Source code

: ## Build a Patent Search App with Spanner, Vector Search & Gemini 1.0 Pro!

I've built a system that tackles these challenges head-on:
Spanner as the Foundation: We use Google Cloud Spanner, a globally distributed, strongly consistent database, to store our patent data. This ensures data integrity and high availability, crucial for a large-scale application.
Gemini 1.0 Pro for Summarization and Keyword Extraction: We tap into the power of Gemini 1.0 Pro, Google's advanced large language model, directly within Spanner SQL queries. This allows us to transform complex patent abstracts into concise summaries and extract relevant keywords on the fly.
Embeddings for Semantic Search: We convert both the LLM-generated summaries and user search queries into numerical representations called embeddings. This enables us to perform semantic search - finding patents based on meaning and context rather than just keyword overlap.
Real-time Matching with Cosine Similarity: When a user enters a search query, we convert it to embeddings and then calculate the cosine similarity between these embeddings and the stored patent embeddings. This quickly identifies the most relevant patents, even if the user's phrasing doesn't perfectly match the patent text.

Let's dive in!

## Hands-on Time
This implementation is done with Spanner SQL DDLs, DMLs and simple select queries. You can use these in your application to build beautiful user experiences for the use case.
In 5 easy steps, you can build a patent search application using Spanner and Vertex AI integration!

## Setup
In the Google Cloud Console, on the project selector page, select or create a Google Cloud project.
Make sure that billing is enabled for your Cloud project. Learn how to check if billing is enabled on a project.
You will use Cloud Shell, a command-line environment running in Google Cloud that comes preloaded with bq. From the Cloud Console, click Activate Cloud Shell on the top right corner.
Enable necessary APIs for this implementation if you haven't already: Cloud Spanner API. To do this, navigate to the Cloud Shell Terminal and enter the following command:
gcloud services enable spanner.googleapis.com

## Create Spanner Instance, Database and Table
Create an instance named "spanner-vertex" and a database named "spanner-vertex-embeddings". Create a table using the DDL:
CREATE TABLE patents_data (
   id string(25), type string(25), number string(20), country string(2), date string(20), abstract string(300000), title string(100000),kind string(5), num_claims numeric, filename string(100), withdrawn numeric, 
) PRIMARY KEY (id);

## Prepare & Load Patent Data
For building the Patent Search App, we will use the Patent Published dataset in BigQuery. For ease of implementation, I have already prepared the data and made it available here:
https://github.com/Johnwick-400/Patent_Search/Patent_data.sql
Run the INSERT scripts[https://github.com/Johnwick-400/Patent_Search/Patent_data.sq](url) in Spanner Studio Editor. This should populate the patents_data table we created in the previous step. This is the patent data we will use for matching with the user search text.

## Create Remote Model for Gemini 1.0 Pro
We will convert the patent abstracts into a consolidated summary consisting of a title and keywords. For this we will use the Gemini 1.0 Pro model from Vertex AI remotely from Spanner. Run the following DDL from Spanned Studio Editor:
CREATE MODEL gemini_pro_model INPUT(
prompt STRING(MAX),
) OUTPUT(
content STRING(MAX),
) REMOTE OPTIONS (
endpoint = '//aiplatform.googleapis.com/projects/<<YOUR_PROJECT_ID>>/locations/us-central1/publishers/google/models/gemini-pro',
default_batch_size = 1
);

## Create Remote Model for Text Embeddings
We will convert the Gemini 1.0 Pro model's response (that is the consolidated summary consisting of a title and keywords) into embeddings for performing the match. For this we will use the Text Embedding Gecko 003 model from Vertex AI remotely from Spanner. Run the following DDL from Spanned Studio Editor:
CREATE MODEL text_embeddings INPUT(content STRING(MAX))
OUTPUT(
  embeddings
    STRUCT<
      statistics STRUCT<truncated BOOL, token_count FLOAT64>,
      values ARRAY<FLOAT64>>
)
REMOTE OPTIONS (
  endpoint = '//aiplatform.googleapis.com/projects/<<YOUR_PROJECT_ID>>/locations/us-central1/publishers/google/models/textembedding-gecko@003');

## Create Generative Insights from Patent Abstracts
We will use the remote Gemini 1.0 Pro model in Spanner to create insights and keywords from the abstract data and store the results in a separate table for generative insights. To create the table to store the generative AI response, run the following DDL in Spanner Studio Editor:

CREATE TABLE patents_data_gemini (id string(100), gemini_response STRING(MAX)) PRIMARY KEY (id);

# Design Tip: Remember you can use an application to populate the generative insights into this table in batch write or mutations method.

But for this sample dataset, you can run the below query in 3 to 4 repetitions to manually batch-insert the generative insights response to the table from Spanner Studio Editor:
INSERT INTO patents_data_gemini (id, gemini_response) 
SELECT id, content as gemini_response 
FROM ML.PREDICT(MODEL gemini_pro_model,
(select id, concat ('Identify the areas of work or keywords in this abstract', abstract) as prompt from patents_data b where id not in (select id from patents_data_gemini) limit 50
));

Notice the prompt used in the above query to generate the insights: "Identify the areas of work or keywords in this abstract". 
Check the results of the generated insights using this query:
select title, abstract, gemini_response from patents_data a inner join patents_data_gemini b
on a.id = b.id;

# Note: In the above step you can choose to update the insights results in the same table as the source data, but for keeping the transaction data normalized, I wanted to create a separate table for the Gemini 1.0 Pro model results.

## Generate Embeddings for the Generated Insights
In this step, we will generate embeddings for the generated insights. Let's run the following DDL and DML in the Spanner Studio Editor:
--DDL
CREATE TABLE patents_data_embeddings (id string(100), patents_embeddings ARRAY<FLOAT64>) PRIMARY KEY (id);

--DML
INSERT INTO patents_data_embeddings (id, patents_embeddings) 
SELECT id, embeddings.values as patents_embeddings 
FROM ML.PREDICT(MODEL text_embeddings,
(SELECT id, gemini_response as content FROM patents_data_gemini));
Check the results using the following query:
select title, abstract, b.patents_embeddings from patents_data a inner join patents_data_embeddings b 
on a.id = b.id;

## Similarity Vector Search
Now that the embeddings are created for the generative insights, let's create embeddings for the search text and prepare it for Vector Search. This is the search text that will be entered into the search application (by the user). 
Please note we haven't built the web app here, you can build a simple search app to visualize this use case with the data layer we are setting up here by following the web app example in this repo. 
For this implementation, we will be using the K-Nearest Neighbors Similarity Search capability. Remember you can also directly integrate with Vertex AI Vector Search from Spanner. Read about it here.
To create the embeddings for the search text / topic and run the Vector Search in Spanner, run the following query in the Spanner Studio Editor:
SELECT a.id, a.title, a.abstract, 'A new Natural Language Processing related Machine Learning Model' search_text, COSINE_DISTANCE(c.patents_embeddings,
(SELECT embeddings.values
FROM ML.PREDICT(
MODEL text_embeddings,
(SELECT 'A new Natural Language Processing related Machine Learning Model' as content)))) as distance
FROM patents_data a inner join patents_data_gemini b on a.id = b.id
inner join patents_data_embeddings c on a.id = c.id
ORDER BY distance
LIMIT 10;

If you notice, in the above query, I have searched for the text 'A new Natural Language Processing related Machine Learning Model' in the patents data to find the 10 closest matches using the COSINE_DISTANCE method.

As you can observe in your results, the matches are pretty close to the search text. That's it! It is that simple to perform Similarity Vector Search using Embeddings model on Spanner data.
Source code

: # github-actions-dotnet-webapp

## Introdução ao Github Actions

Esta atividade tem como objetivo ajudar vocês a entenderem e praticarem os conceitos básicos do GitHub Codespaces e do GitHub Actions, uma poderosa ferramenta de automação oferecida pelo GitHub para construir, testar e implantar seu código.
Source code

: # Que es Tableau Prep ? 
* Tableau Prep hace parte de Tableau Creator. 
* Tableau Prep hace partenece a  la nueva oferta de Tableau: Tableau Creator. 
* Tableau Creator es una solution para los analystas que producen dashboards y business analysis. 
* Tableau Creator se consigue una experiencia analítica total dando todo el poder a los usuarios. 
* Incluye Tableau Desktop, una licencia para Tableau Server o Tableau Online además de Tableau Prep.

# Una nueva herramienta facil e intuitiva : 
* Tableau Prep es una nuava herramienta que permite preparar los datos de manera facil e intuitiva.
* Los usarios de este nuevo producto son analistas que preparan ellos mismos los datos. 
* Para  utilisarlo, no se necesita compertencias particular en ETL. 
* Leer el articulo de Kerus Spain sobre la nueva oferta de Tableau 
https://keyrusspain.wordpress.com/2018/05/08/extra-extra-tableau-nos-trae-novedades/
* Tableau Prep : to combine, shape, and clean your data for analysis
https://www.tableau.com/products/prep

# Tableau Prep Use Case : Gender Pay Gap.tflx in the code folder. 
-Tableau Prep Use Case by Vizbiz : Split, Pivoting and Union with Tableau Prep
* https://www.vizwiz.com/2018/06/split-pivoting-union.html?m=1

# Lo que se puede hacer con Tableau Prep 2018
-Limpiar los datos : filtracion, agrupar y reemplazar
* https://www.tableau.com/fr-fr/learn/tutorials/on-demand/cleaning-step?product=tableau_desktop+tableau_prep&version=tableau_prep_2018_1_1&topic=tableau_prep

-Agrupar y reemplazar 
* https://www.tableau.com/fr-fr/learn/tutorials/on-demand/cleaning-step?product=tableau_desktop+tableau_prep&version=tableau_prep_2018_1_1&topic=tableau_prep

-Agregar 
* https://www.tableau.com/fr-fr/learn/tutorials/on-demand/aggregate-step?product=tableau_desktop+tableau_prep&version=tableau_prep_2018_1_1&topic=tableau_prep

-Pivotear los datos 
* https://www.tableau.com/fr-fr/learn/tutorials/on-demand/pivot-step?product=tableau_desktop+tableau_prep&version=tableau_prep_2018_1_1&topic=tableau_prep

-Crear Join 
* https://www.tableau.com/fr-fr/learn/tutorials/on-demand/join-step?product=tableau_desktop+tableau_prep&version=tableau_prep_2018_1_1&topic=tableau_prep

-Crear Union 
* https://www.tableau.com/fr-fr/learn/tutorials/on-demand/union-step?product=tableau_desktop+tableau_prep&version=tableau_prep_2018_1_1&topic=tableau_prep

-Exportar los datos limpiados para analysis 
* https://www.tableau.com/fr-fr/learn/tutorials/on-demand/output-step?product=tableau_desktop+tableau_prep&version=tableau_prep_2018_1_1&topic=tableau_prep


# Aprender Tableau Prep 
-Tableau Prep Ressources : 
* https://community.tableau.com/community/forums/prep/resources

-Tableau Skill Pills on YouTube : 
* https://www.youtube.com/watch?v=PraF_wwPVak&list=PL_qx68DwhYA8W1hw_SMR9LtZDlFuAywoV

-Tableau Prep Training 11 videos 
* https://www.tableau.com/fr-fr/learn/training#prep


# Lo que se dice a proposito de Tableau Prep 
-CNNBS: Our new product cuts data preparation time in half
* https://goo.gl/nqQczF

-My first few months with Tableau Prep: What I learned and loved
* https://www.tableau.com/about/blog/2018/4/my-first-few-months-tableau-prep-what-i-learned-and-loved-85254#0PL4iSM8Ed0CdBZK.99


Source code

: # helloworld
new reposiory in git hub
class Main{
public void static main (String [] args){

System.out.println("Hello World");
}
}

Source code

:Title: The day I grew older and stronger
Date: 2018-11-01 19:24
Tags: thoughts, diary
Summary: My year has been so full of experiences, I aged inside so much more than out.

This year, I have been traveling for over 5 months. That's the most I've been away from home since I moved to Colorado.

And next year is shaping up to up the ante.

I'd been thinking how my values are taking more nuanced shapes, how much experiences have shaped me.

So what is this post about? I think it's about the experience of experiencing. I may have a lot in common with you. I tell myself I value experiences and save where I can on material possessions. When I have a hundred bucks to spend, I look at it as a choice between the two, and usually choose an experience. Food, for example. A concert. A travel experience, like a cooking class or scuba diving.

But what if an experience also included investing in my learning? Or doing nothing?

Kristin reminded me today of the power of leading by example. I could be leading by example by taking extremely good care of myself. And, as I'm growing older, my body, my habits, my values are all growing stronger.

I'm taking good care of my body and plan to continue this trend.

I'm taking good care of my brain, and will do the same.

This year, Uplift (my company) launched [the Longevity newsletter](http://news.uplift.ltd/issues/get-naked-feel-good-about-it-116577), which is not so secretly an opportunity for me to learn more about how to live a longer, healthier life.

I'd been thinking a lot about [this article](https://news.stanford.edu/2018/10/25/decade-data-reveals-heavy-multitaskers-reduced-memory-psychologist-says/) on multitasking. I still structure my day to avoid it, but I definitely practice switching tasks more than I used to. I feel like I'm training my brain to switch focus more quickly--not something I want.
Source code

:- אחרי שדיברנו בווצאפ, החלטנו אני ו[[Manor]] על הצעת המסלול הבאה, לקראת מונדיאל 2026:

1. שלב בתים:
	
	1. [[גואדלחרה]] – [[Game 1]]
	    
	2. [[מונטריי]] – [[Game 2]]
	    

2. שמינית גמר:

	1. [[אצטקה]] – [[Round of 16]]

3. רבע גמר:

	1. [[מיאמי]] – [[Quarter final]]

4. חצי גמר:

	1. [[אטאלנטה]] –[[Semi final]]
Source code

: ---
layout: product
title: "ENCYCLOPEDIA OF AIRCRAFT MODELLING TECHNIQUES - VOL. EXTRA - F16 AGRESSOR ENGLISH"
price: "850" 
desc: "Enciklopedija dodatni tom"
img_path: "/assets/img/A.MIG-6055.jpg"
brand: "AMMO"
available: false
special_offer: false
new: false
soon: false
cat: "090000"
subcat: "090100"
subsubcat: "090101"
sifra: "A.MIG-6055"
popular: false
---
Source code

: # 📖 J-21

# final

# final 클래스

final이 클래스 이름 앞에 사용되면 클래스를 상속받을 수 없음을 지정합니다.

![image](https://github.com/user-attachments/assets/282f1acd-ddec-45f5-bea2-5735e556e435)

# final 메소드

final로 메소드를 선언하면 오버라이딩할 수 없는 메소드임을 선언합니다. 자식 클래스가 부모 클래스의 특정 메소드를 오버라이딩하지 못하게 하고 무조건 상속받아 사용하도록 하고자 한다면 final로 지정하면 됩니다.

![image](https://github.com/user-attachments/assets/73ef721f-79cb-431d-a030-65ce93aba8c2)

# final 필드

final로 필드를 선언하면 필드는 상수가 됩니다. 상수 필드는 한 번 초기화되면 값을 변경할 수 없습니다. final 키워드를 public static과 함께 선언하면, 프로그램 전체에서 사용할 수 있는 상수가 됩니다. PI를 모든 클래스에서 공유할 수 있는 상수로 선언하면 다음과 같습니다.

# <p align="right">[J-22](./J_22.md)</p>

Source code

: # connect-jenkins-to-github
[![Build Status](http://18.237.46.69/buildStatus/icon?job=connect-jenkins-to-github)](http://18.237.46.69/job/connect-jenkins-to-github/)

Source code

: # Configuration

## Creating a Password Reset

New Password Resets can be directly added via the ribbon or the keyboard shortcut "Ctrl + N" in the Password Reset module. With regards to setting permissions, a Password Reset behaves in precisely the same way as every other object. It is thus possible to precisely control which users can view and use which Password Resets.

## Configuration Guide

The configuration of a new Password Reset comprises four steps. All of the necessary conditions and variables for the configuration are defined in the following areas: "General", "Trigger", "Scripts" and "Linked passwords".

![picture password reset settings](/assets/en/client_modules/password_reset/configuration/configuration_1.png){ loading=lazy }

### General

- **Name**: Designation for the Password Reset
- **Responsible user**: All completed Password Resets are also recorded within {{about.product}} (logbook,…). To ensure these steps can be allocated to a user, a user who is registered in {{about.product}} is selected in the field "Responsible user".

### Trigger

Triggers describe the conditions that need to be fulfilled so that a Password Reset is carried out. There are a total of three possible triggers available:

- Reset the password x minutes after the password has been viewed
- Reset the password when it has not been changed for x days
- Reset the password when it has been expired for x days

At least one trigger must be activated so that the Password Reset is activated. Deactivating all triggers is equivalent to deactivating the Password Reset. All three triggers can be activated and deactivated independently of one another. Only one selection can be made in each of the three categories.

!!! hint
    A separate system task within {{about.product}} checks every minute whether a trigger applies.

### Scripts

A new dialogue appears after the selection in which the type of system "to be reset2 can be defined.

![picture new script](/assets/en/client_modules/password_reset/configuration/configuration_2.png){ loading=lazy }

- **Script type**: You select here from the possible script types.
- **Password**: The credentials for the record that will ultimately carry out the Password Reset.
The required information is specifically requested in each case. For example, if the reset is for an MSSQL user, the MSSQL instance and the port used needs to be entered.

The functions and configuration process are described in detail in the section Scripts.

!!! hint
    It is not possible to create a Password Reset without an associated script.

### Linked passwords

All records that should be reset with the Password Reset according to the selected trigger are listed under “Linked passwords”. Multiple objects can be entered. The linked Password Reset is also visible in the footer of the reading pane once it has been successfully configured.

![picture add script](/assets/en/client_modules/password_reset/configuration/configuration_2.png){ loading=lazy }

**Job**. Filter the entries down to the lines with the word "total" in them, and copy those lines.

**Solved exercise**.
* Tableau Creator se consigue una experiencia analítica total dando todo el poder a los usuarios. 
Triggers describe the conditions that need to be fulfilled so that a Password Reset is carried out. There are a total of three possible triggers available:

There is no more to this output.